Members of Jefferson Starship performed last weekend at the concert marking the 40th anniversary of the Woodstock music festival in Bethel, New York.
This past weekend marked 40 years since the Woodstock concert at Bethel, New York. Some 400,000 people -- admittedly many from generations younger than the original attendees -- descended on Max Yasgur's to jam to the remnants of bands that originally played there, plus their musical descendants.
But, of course, this wasn't enough for those who loved and want to perpetually commemorate 1960s indulgence. Why should it be? There already was a big 30th anniversary bash ten years ago -- though that ended up more a testimony to how the materialism of the 1990's had beaten down the idealism of the '60s.

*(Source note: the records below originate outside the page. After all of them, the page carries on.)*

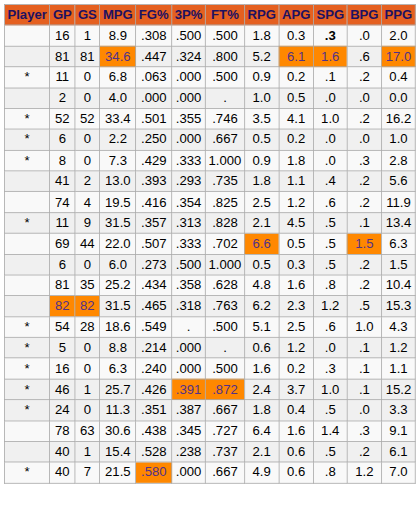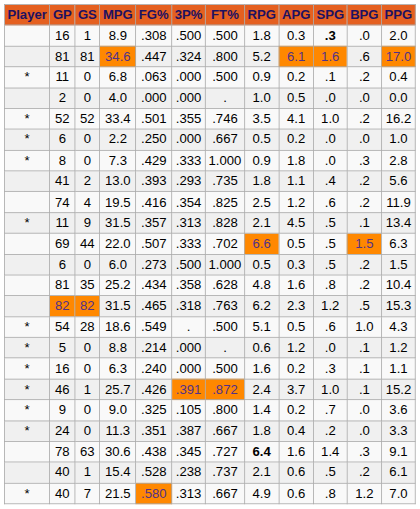18.6 | APG: 2.5 -> 0.5
+ row: * | 9 | 0 | 9.0 | .325 | .105 | .800 | 1.4 | 0.2 | .7 | .0 | 3.6
11.3 | SPG: .5 -> .2
30.6 | RPG: normal -> bold
21.5 | 3P%: .000 -> .313
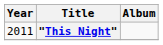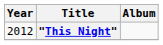"This Night" | Year: 2011 -> 2012
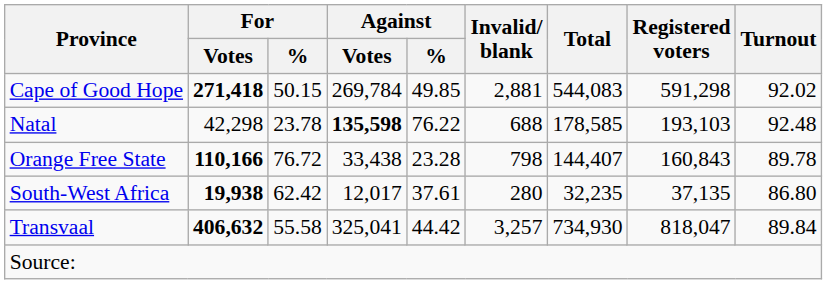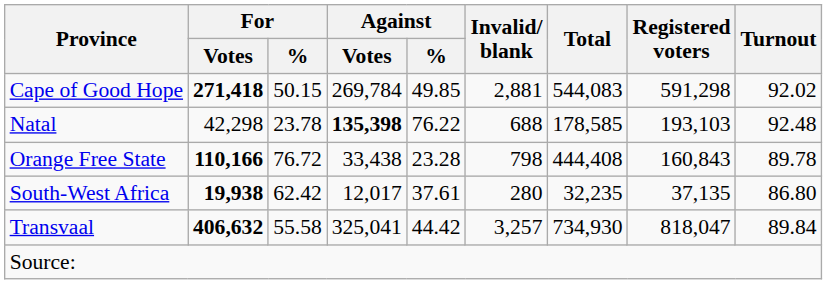Natal | Against / Votes: 135,598 -> 135,398
Orange Free State | Total: 144,407 -> 444,408
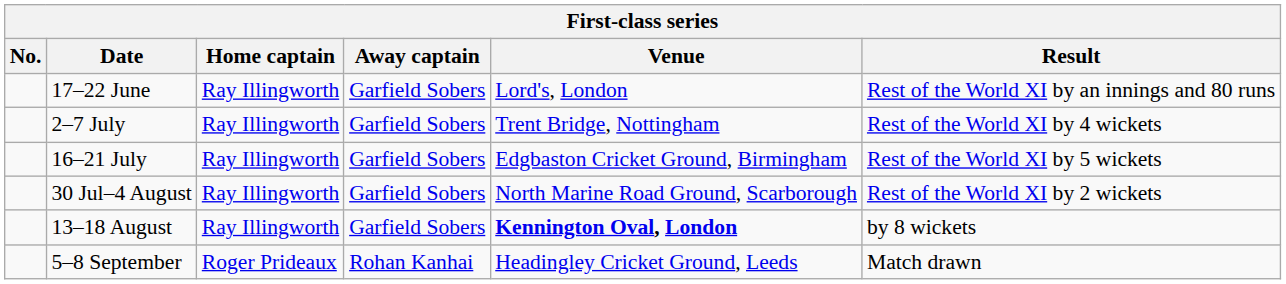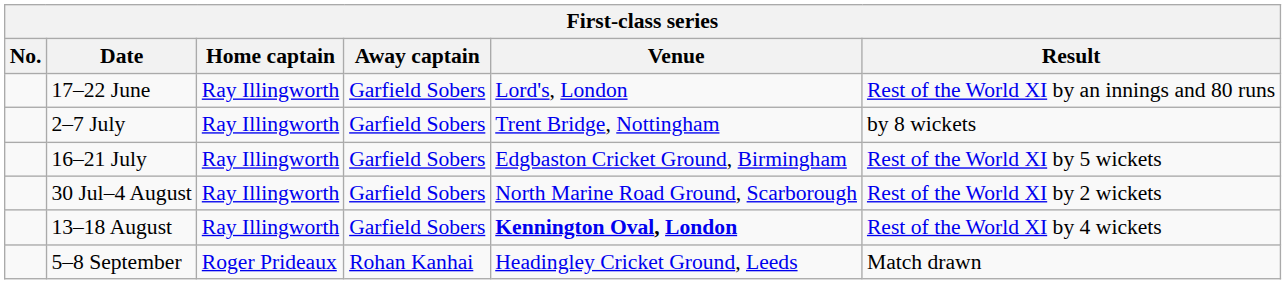2–7 July | Result: Rest of the World XI by 4 wickets -> by 8 wickets
13–18 August | Result: by 8 wickets -> Rest of the World XI by 4 wickets
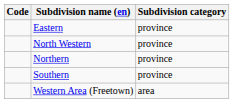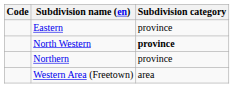North Western | Subdivision category: normal -> bold
- row: Southern | province
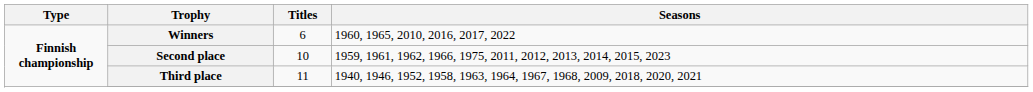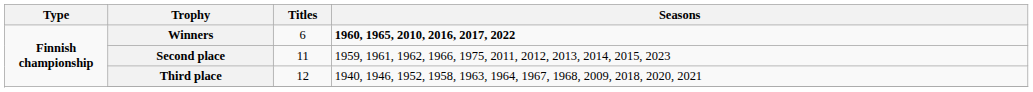Winners | Seasons: normal -> bold
Second place | Titles: 10 -> 11
Third place | Titles: 11 -> 12
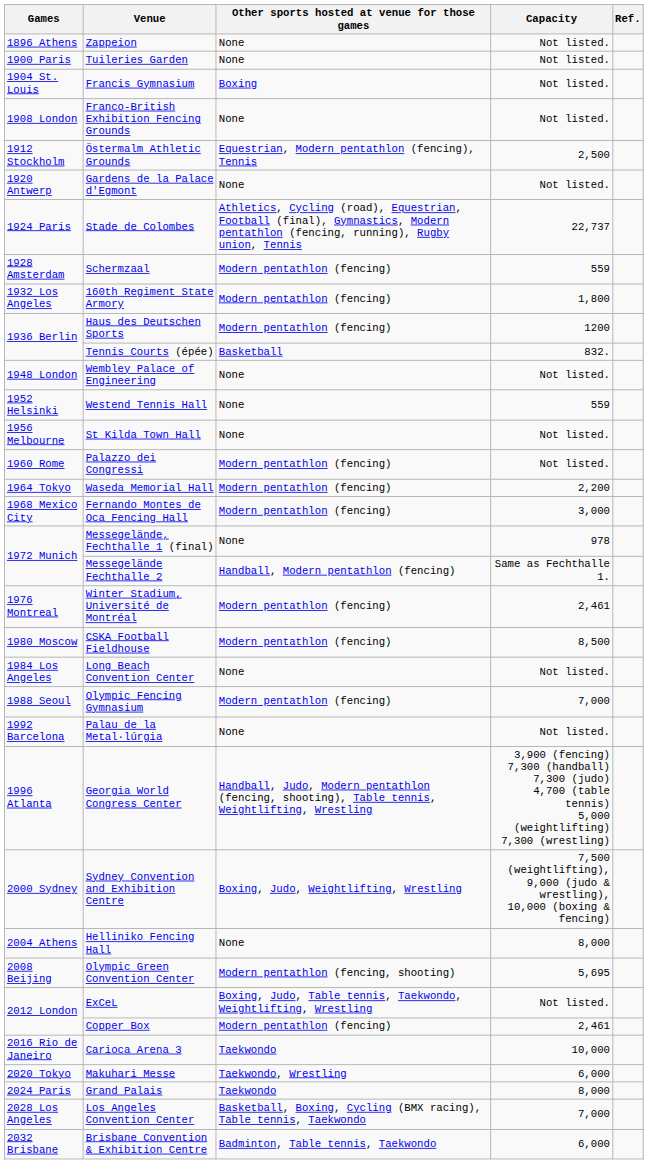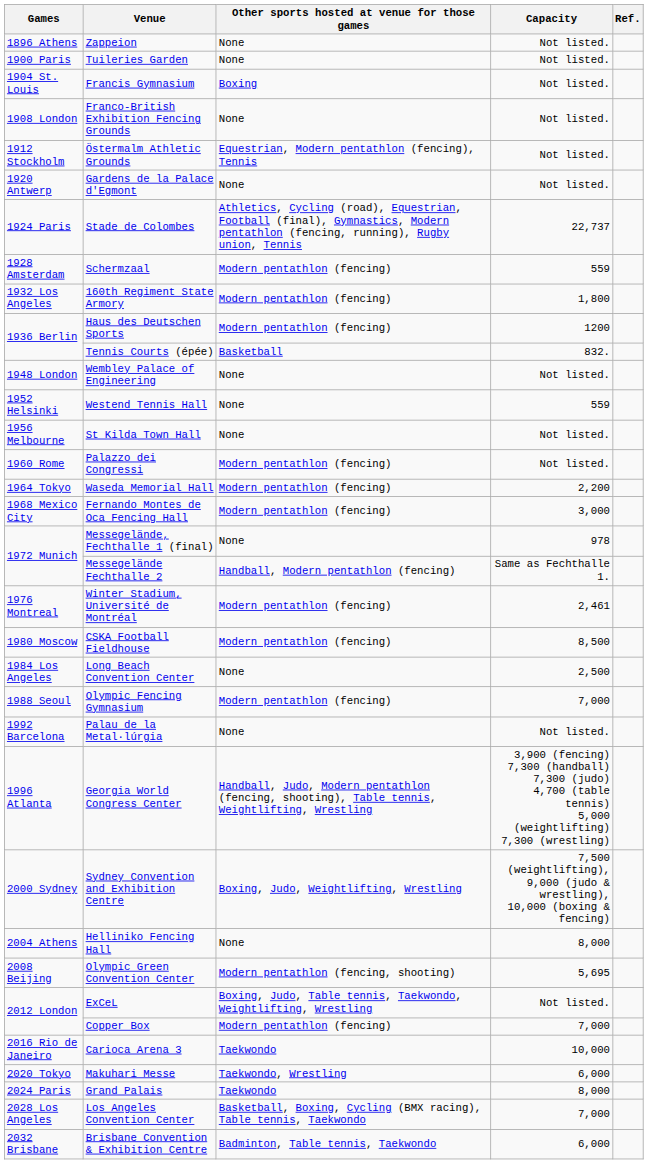Östermalm Athletic Grounds | Capacity: 2,500 -> Not listed.
Long Beach Convention Center | Capacity: Not listed. -> 2,500
Copper Box | Capacity: 2,461 -> 7,000
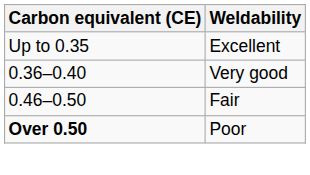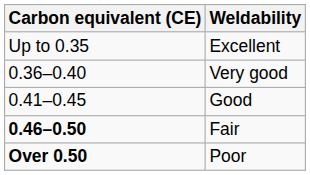+ row: 0.41–0.45 | Good
Fair | Carbon equivalent (CE): normal -> bold
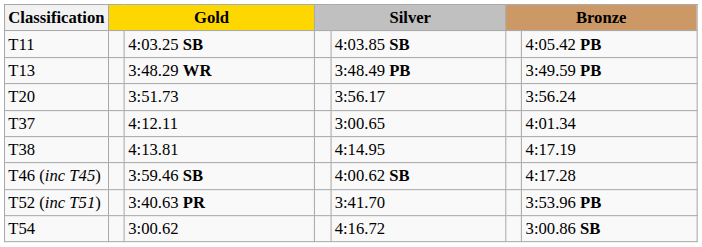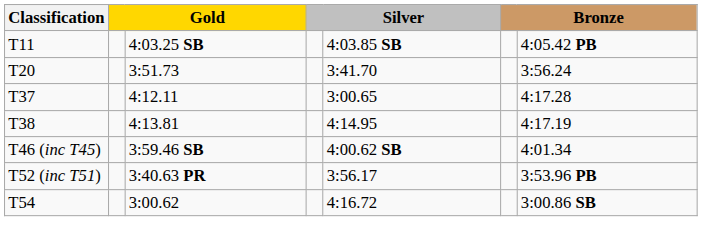- row: T13 | 3:48.29 WR | 3:48.49 PB | 3:49.59 PB
3:51.73 | column 5: 3:56.17 -> 3:41.70
4:12.11 | column 7: 4:01.34 -> 4:17.28
3:59.46 SB | column 7: 4:17.28 -> 4:01.34
3:40.63 PR | column 5: 3:41.70 -> 3:56.17
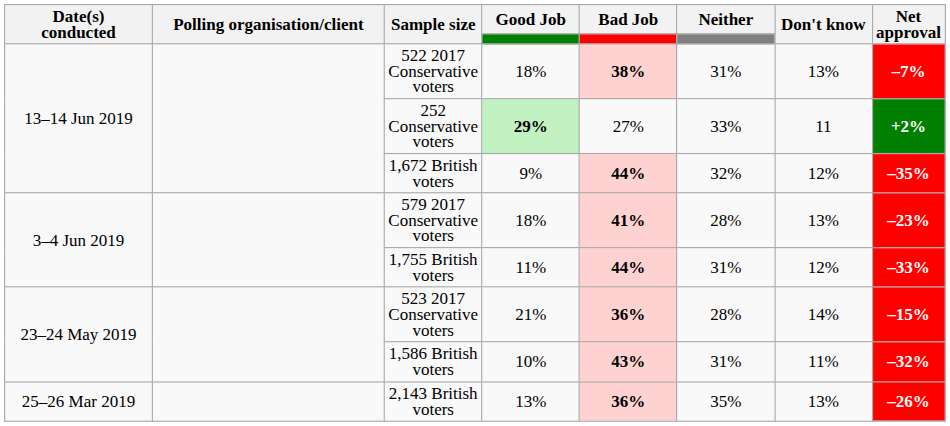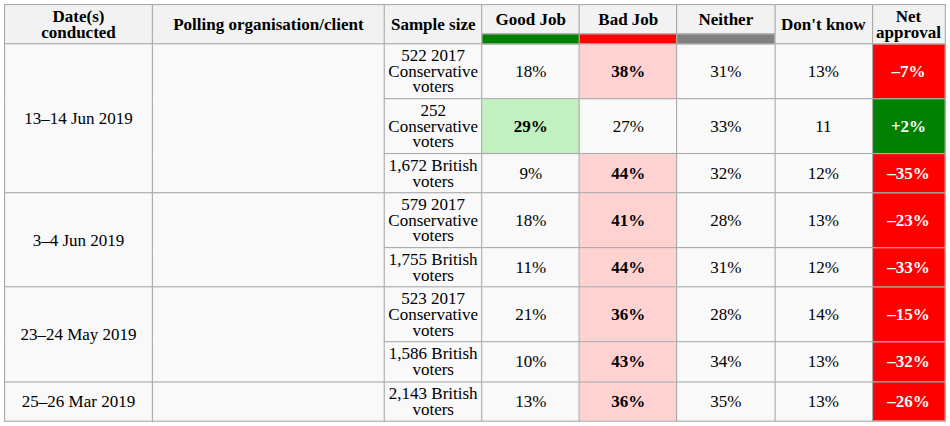1,586 British voters | Neither: 31% -> 34%
1,586 British voters | Don't know: 11% -> 13%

No, Hollywood has made sure that Woodstock revivalism will last longer than just this past weekend. Rather than time Ang Lee's big-budget "Taking Woodstock" flick with the actual anniversary, instead the movie is coming out two Fridays from now, thus ensuring that the commemoration of 1960s counterculture excess gets to spill over into September. Because Academy Award director Lee is helming it, the movie is considered a "prestigious" event; there will be a push for consideration come Oscar time.
And so, despite the boomers rushing pell-mell into their 1960s, the perpetual worshiping of their cultural moment continues apace. Interestingly enough, the less-worthy mementos of the Summer of '69 get downplayed by the veterans of the era -- Chappaquiddick, Manson murders, Altamont (the negative "dark" Woodstock), etc. Those same veterans of the "Love Generation" rolled into the 1970s and became part and parcel of the "Me Generation."
That's not a coincidence because it was always about "me" -- which is to say about "them." The baby boomers have always been about self-indulgence. Woodstock just became the perfect symbol of the sex, drugs and rock 'n' roll that was elevated to spiritual totems. Sadly, of course, "free love" evolved into the STDs of the '70s and '80s (to say nothing of broken families). The drugs evolved into coke and crack addictions of the '80s and '90s. Rock and roll? Well, depending on one's tastes, music evolved in a better or worse direction.
Regardless, the culture can hardly be said to have gotten better in the immediate aftermath of Woodstock and the '60s. Alas, that's not a lesson that will be imparted in the wave of Woodstock nostalgia that can be expected for the next several weeks and months.